Gov. Larry Hogan said last week during a press conference to dedicate the Intercounty Connector that the state is interested in attracting Amazon. He noted the state has overnight trucking and rail routes that connect to one-third of the U.S. population.

“The sales pitch is Maryland is a great place to do business,” Hogan said. “We’re in the heart of the mid-Atlantic region, which is an excellent location.”

Montgomery County exited the competition for the 40- to 55-acre FBI headquartersin 2015 after county officials determined it didn’t have enough undeveloped land within 2.5 miles of a Metro station to accommodate the agency’s request.

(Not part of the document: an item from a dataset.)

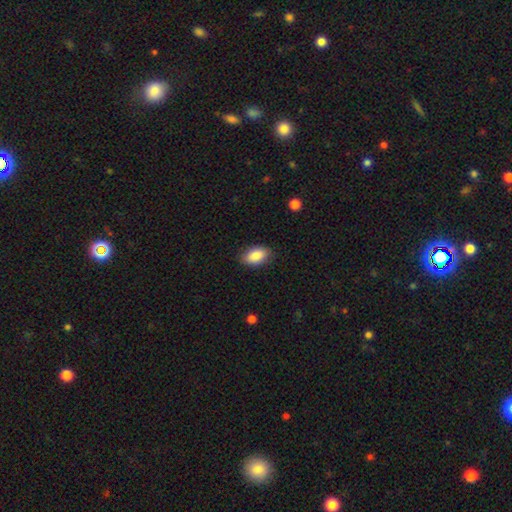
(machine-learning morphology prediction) This appears to be a smooth galaxy with no disk features (87%) that is in between round and cigar-shaped (92%). Merging: none (84%).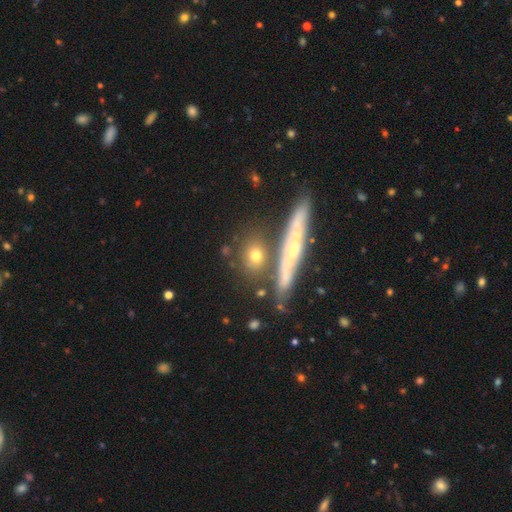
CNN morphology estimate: Smooth or featured: smooth — 67% (featured or disk — 23%)
How rounded: round — 53% (in between — 29%)
Merging: none — 70% (minor disturbance — 13%)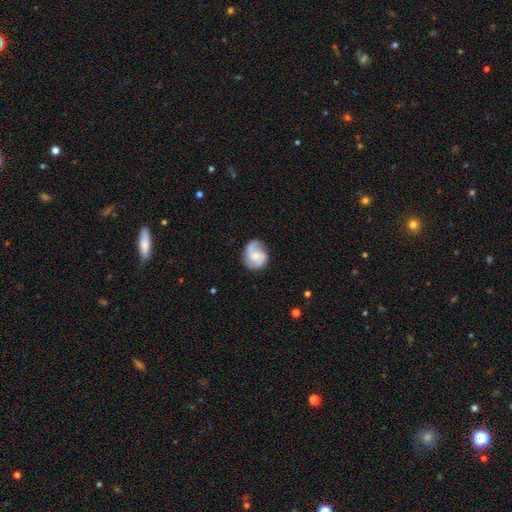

Private sites in the county could include Lerner Enterprises’ White Flint Mall site on Rockville Pike, which is approximately 45 acres and within walking distance of the White Flint Metro station. Francine Waters, a spokeswoman for Lerner, declined to comment on whether the company was trying to work with the county to pitch the site to Amazon.

A more suburban location is the 204-acre Comsat campus in Clarksburg, which Lantian Development LLC purchased for $11.5 million in 2015. The site is next to Interstate 270, but it lacks access to mass transit.

Speculation has also circulated that Amazon founder and CEO Jeff Bezos would be interested in locating the company’s headquarters in the Washington area because he owns The Washington Post and this year bought a $23 million mansion in D.C.’s Kalorama neighborhood.

Floreen pointed out Bezos’ connections to the region and said, “I think that bodes well for the Washington area.”

State Sen. Rich Madaleno (D-Kensington), who is running for governor, said in a press release Monday he would propose $1 billion in state funds over four years to bolster the University of Maryland to tailor its educational programs and campus to Amazon as a way to attract the company to Maryland.

It’s not clear yet how the county’s private Economic Development Corporation (MCEDC) will make the pitch for the county. Amazon is requesting responses to its request for proposals by Oct. 19 and plans to select a final site sometime in 2018.

Van Eperen, a North Bethesda public relations firm, set up an interview for Bethesda Beat to talk with David Petr, the CEO of MCEDC, about the Amazon headquarters search. However, Van Eperen canceled the interview Tuesday shortly before the appointed time and said Petr was no longer available.

Petr did not respond to voice-mail messages on Tuesday or Wednesday to ask about Amazon.

Bob Buchanan, the president of MCEDC’s board of directors, said Tuesday that the county’s economic development corporation is trying to coordinate its efforts with the rest of the Washington region.

“This is a solicitation for proposals that specifically encourages a regional response,” Buchanan said. “It’s so big, no one jurisdiction can handle it on their own anyway. This isn’t business as usual. It requires us to step back and say: How can this region put on its best face and address the challenges in this proposal?”

Buchanan added that maybe Amazon will be the catalyst that leads to better cooperation among D.C., Northern Virginia and Maryland, which have competed against each other in the past for new businesses and government buildings. He wondered if Hogan, D.C. Mayor Muriel Bowser and Virginia Gov. Terry McAuliffe would back a regional plan.

“We need to be thinking like we haven’t thought before,” Buchanan said.

Floreen, however, said that while it’s good for county residents to have more jobs in the region, “more jobs in Montgomery County is best of all.”

“Montgomery County is focused on Montgomery County to begin with,” Floreen said.